La Cina ha lanciato lo scorso 1° febbraio il proprio mercato interno della CO2. Si tratta di un sistema che, secondo quanto riportato dalla stampa internazionale, dovrebbe essere simile all’Emission Trading System che da anni esiste nell’Unione europea. E che rappresenta, di fatto, un sistema di scambio di cosiddetti “diritti ad inquinare”.
Come funziona un mercato delle emissioni di gas ad effetto serra
Noto con la sigla ETS (Emission Trading Scheme), il meccanismo si scambio di quote di emissioni di gas ad effetto serra fu lanciato in Europa nel 2005, con l’obiettivo di indurre le grandi imprese del Vecchio continente ad inquinare di meno. L’idea era semplice: fissare un tetto massimo alle emissioni di alcuni agenti climalteranti. Stabilito il valore complessivo accettabile in termini di emissioni cumulate, le aziende e le industrie che, per le loro attività, emettono tali sostanze, hanno potuto ricevere (free allocation) delle quote, chiamate carbon credits. Una di esse corrisponde all’autorizzazione ad emettere una tonnellata equivalente di CO2. Ma, oltre a quelle ricevute, le aziende possono anche acquistarne altre sul mercato ETS. Come fossero un’azione o un altro qualsiasi asset finanziario. In questo modo, si può ottenere il diritto ad inquinare di più. I titoli che però vengono acquistati in aggiunta alla free allocation sono quelli posti in vendita da altre imprese. Che sono state virtuose, hanno inquinato di meno e quindi non hanno utilizzato i loro diritti.
Obiettivo emissioni zero entro il 2060
È del tutto evidente che in un sistema del genere, la deterrenza è data dal valore dei carbon credits stessi. Ed è proprio su questo punto che, per anni, sul sistema ETS europeo sono piovute critiche. Per via di meccanismi legati ai mercati finanziari, infatti, il prezzo è rimasto a lungo estremamente basso. E dunque incapace di convincere le aziende a modificare i propri metodi di produzione per inquinare di meno.

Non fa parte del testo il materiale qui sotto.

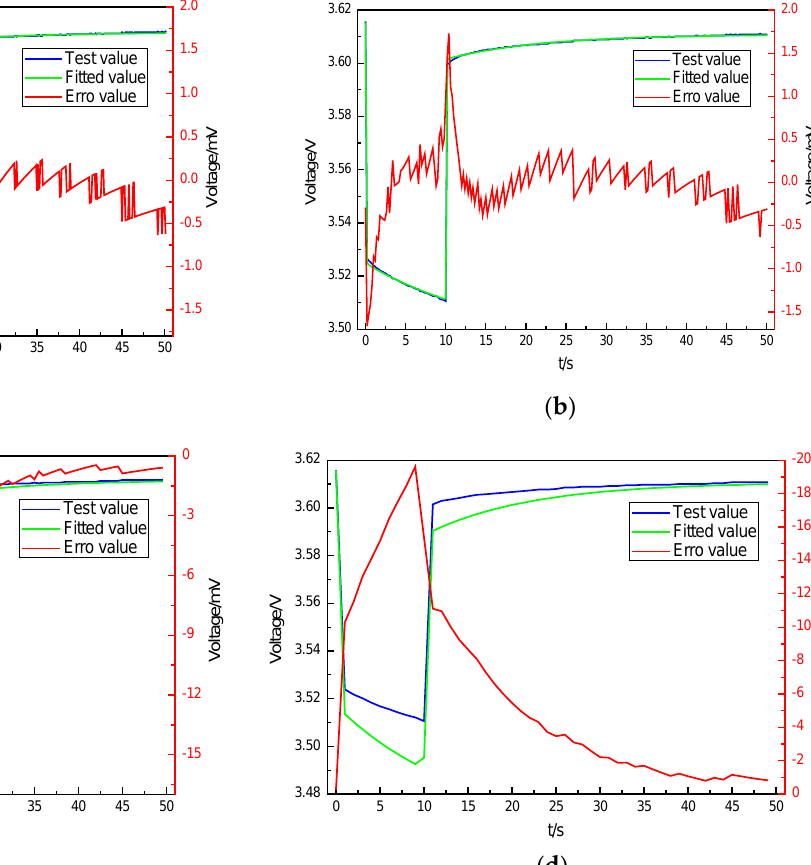
Figure 7. Voltage curves of the discharge and relaxation periods of 1-RC circuit model at SOC = 0.4: Figure 8. Voltage curves of the discharge and relaxation periods of 2-RC circuit model at SOC = 0.4: ( a )  t = 0.1 s; ( b )  t = 0.2 s; ( c )  t = 0.5 s; ( d )  t = 1.0 s.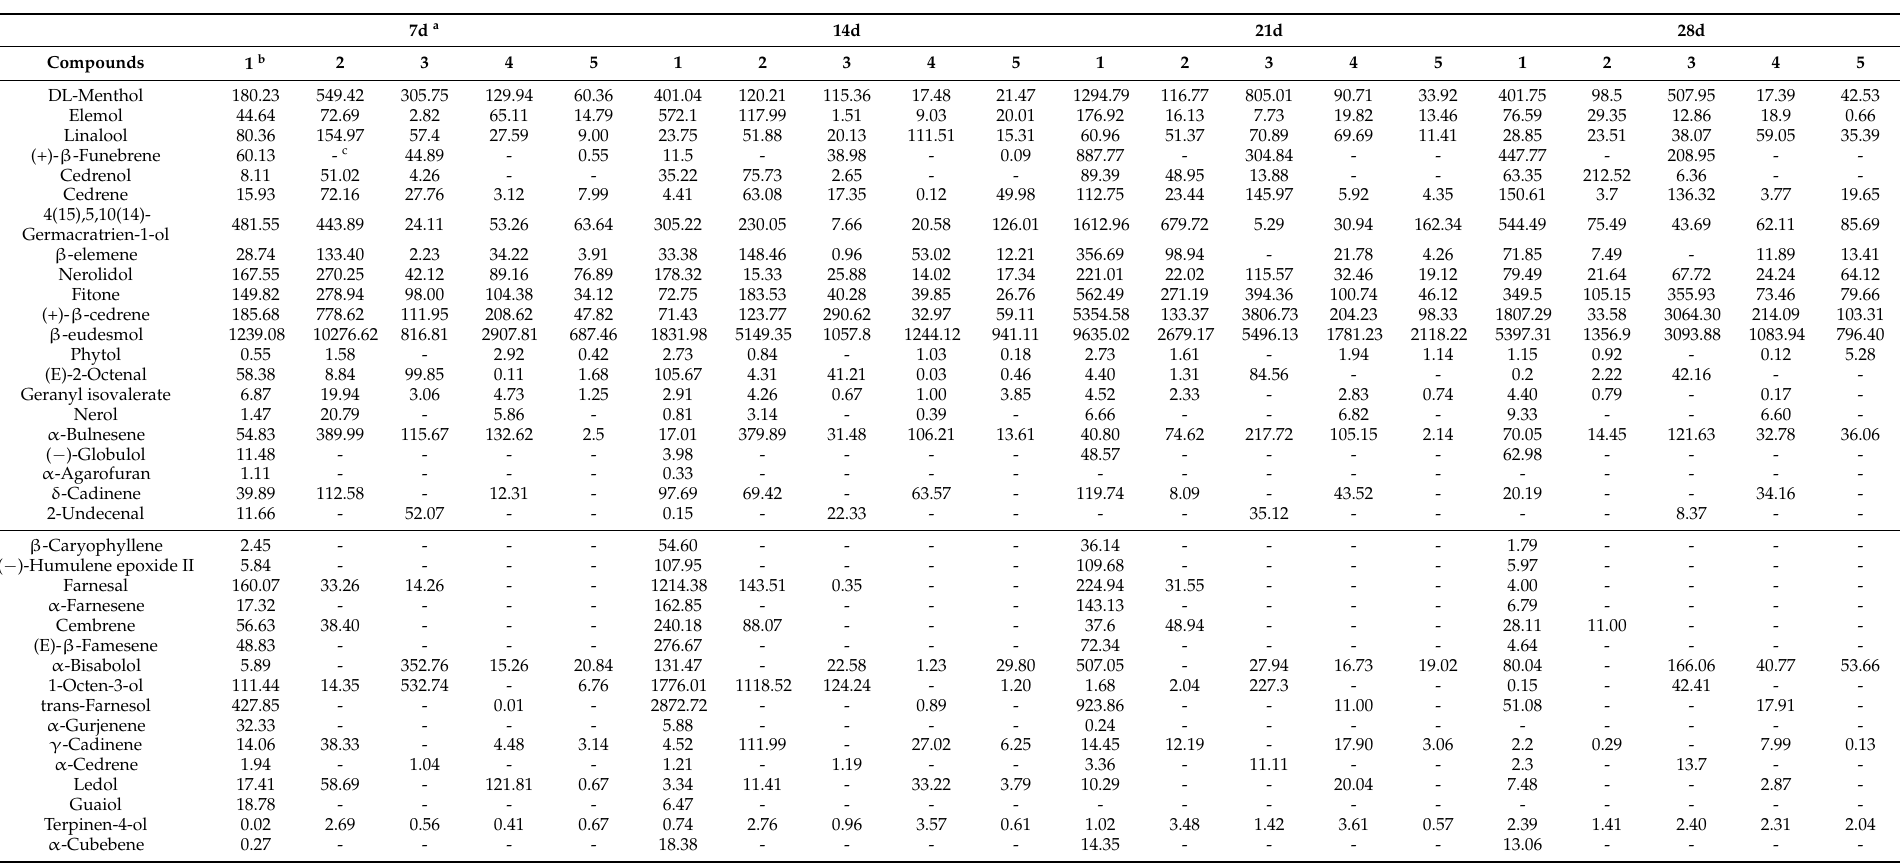
Table 3. Content ( µ g/kg) of terpenoids produced from different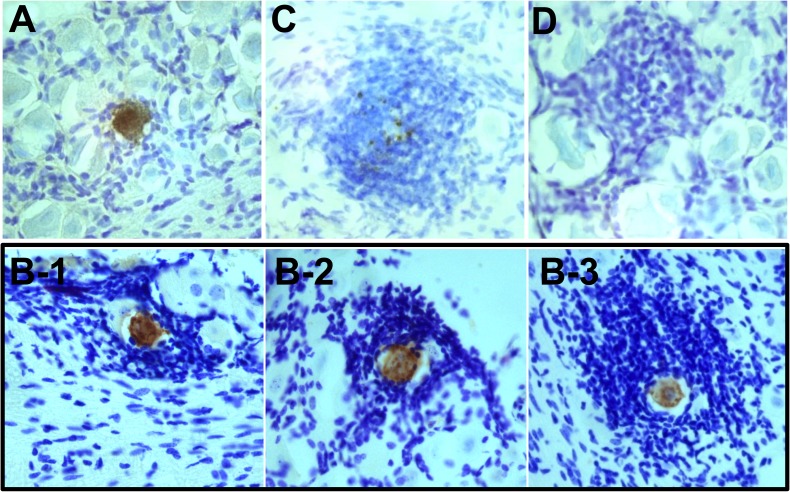
HSV reactivation is associated with an inflammatory response and neuronal destruction.Latently infected mice were subjected to hyperthermic stress and ganglia were harvested at 20–48 h phs. HSV proteins were first detected in the whole ganglia and TG were subsequently embedded, sectioned at 10 μm, and counterstained with cresyl violet, as described in Methods. (A) HSV protein positive neuron (brown) not surrounded by inflammatory infiltrate. (B) 3 examples of intact HSV antigen positive neurons (brown) surrounded by various sizes of inflammatory cuffs in the ganglia following reactivation in vivo. (C) Fragmented HSV protein positive neuron (brown) surrounded by an inflammatory cuff. (D) Nodule of cells in a neuronal region of the ganglia in the absence of viral protein detection.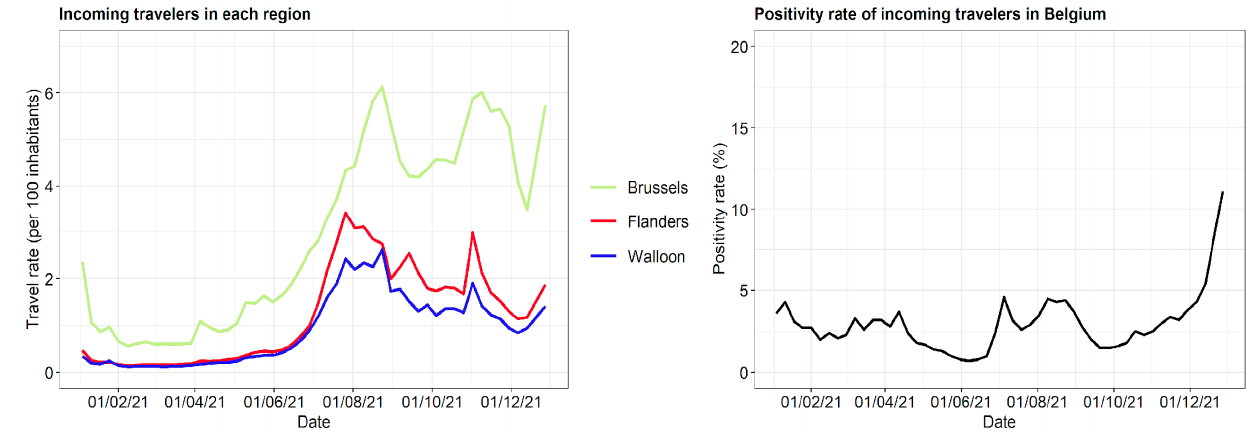
Figure 6. Weekly incoming travelers and COVID-19 positivity rates of incoming travelers in Bel- gium.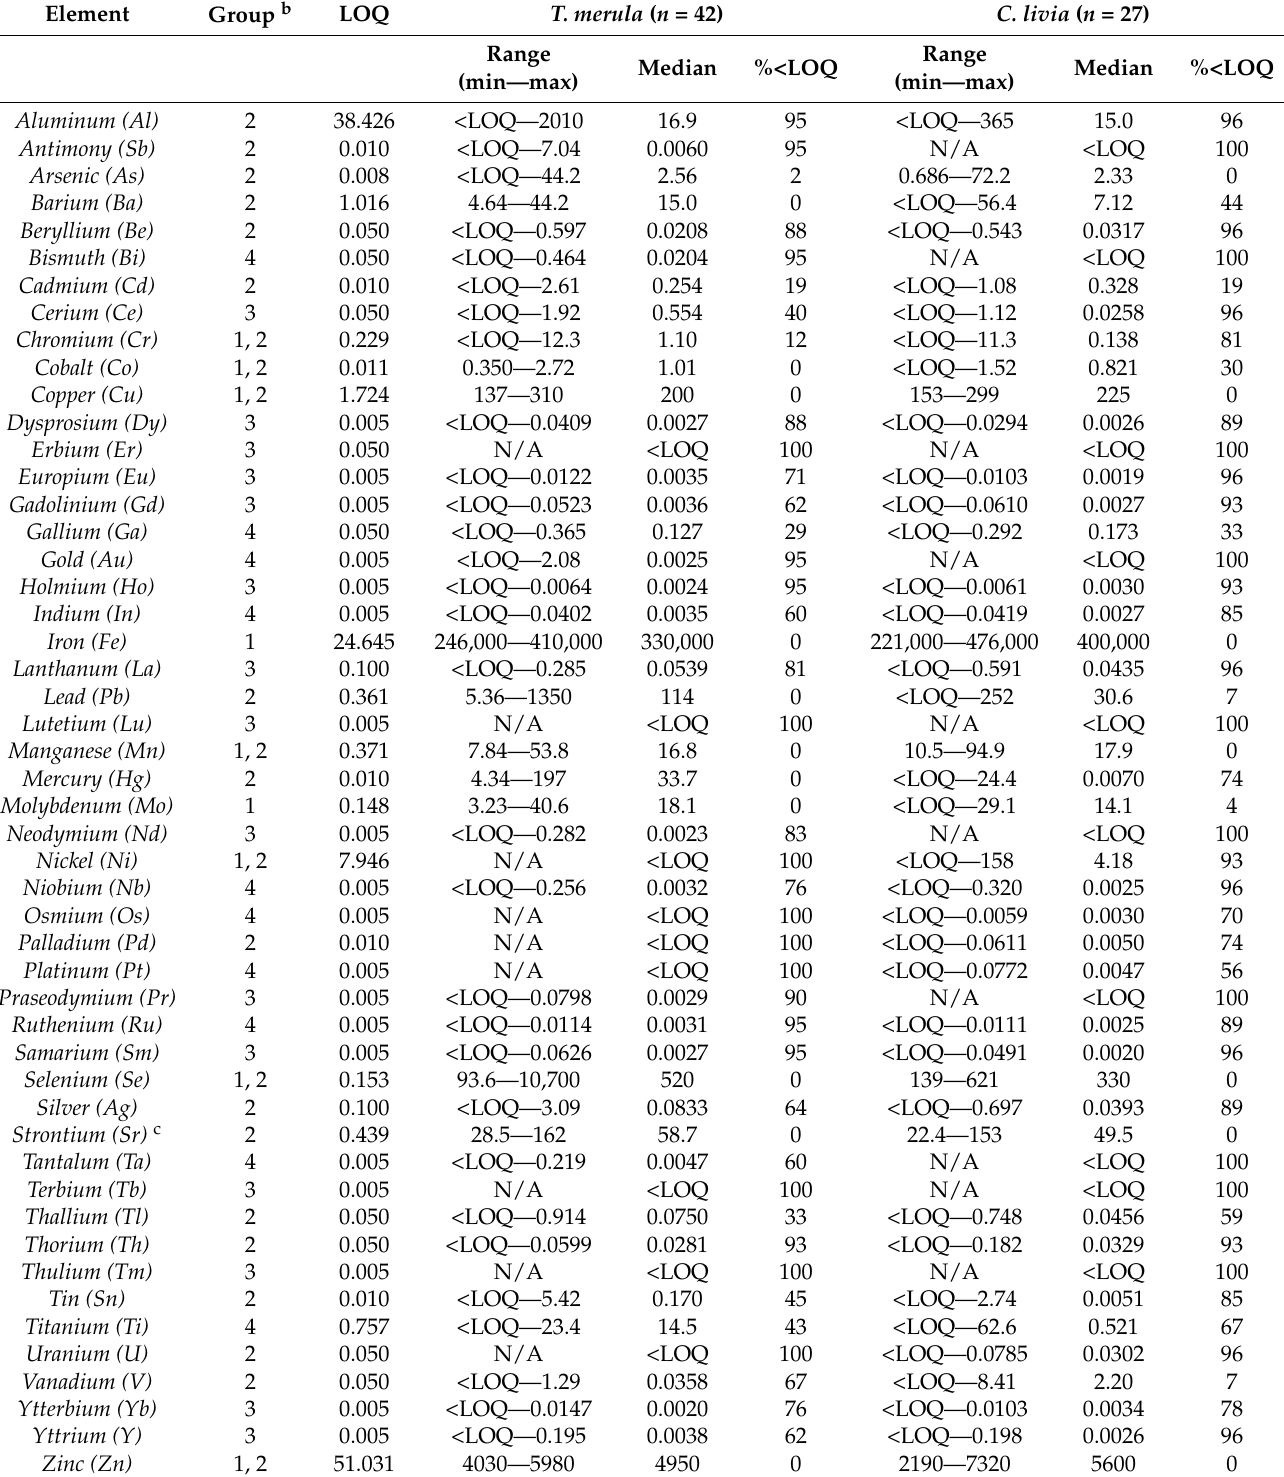
Table 1. Ranges and medians for element concentrations a (ng/mL, w.w.) in whole blood of the Eurasian blackbird ( Turdus merula ) and wild rock pigeon ( Columba livia ). Limits of quantification (LOQ) given together with the proportion of samples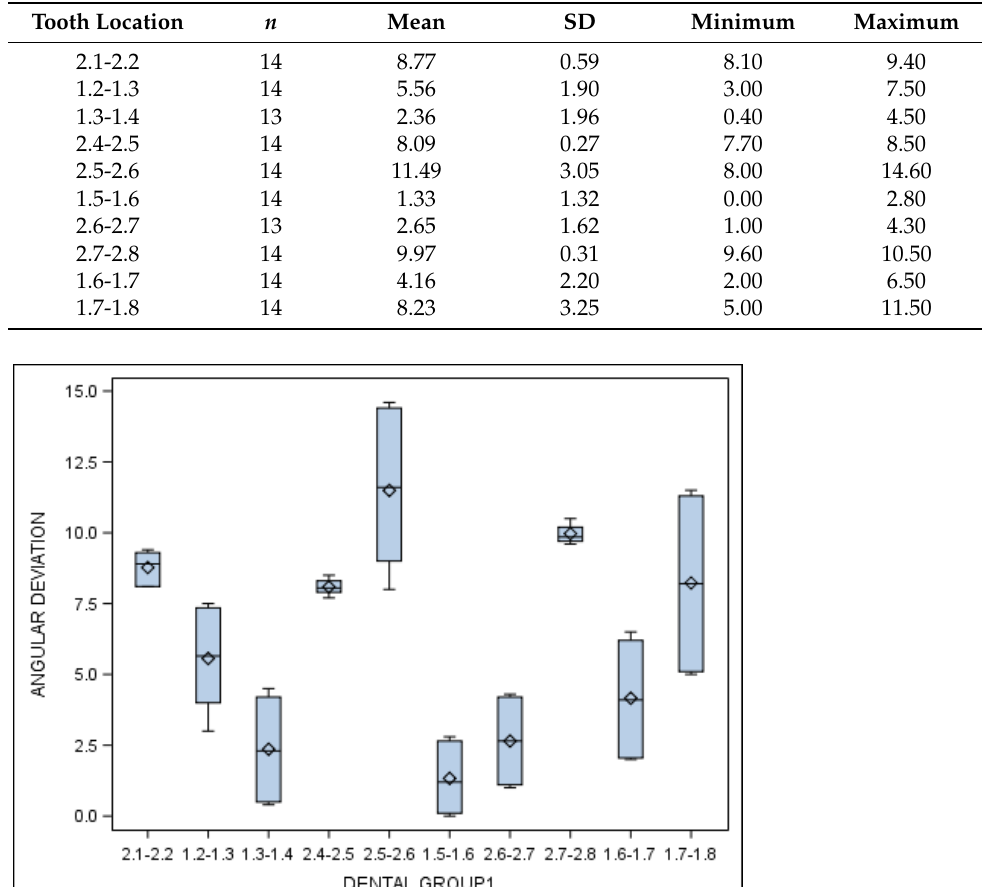
Figure 12. Box plot of the angular deviations of the orthodontic micro-screws in the selected tooth positioning. Twelve root perforations were observed in the conventional freehand technique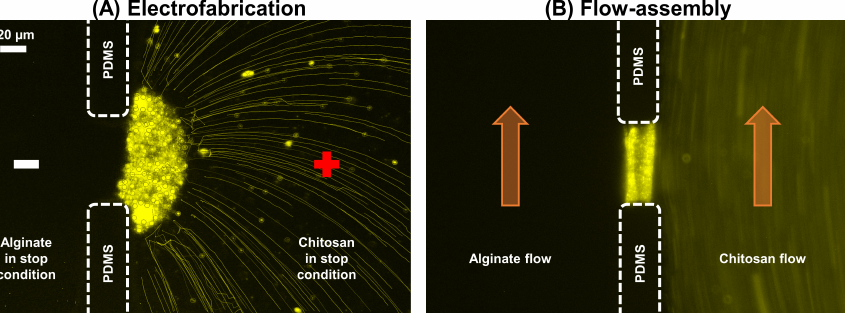
Figure 7. Growth mechanisms of chitosan membranes in the two fabrication approaches. ( A ) In electrofabrication, chitosan chains (anode side) were attracted towards the PECM in the vertical direction, followed by gelation with the flux of hydroxyl ions from the alginate (cathode) side driven by electrical stimuli. ( B ) In flow assembly, chitosan chains were assembled layer by layer along the flow direction and in parallel with the PECM, where the polymerization was induced by the diffusion of hydroxyl ions from the alginate side driven by laminar flows.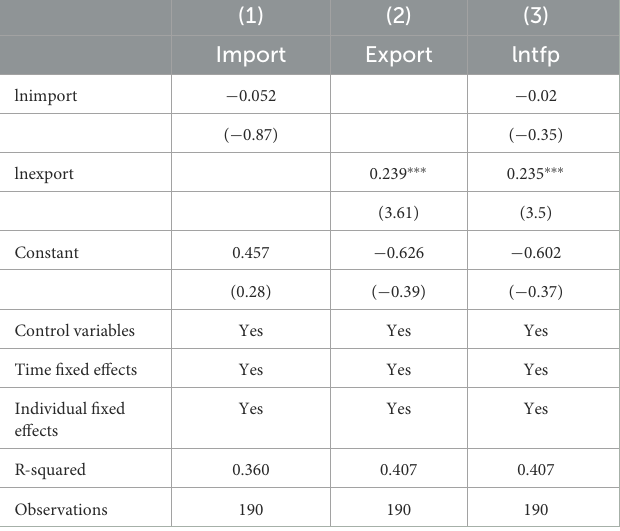
TABLE 7 Estimation results of the effects of agricultural imports and exports on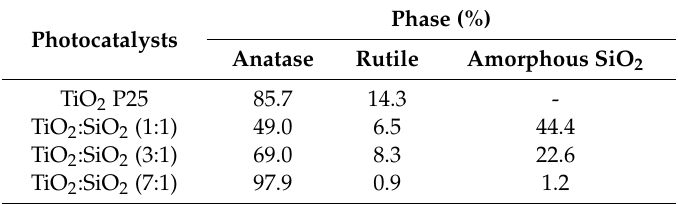
Table 1. Percentage of anatase, rutile and amorphous SiO 2 phase in photocatalysts. Photocatalysts Phase (%) Anatase Rutile Amorphous SiO 2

In Cina, la sfida sarà identica. La nazione asiatica si è posta come obiettivo il raggiungimento della carbon neutrality (l’azzeramento delle emissioni nette di CO2) entro il 2060. Per riuscirci, dovrà contenere le emissioni di gas climalteranti in un sistema produttivo che, ad oggi, continua al contrario ad aumentarle. Tenuto conto della crescita economica inarrestabile (anche dal coronavirus) e delle dimensioni della nazione, soltanto se il mercato delle emissioni di CO2 sarà estremamente ben strutturato si potrà ottenere un risultato concreto.
In ogni caso, da solo, il sistema di scambio di quote di emissioni non potrà bastare. La Cina dovrà infatti operare delle scelte strategiche, drastiche e immediate. Se da una parte, infatti, Pechino ha investito moltissimo sulle energie rinnovabili nel corso degli ultimi anni, dall’altro, rimane ancora fortemente dipendente dal carbone. Ovvero dalla fonte fossile in assoluto più nociva per il riscaldamento globale (senza dimenticare le carenze dal punto di vista del rispetto dei diritti dei lavoratori).
In Europa verranno diminuiti progressivamente i carbon credits
Dalle scelte cinesi dipenderà dunque buona parte della capacità del Pianeta di riuscire nella battaglia contro i cambiamenti climatici. L’economia asiatica, nell’ultimo anno pre-crisi del Covid-19 ha infatti emesso qualcosa come 14 miliardi di tonnellate equivalenti di CO2. Pari al 29% del totale dei gas ad effetto serra dispersi nell’atmosfera a livello globale.
Una chiave per rendere il mercato delle emissioni in grado di fungere da deterrente è legata al quantitativo di quote che il governo di Pechino accetterà siano presenti ed acquistabili. Non a caso, la Commissione europea, per la fase 4 del sistema ETS (fino al 2030) ha previsto un calo annuo del 2,2% dei carbon credits presenti sul mercato. Ciò dovrebbe innescare, per la legge della domanda e dell’offerta, un “effetto rarità” che, si spera, contribuirà a mantenere alto il costo dei “diritti ad inquinare”. Talmente alto da, ad esempio, convincere un’impresa a riconvertire la propria produzione o ad acquistare ed installare sistemi in grado di minimizzarne l’impatto ambientale.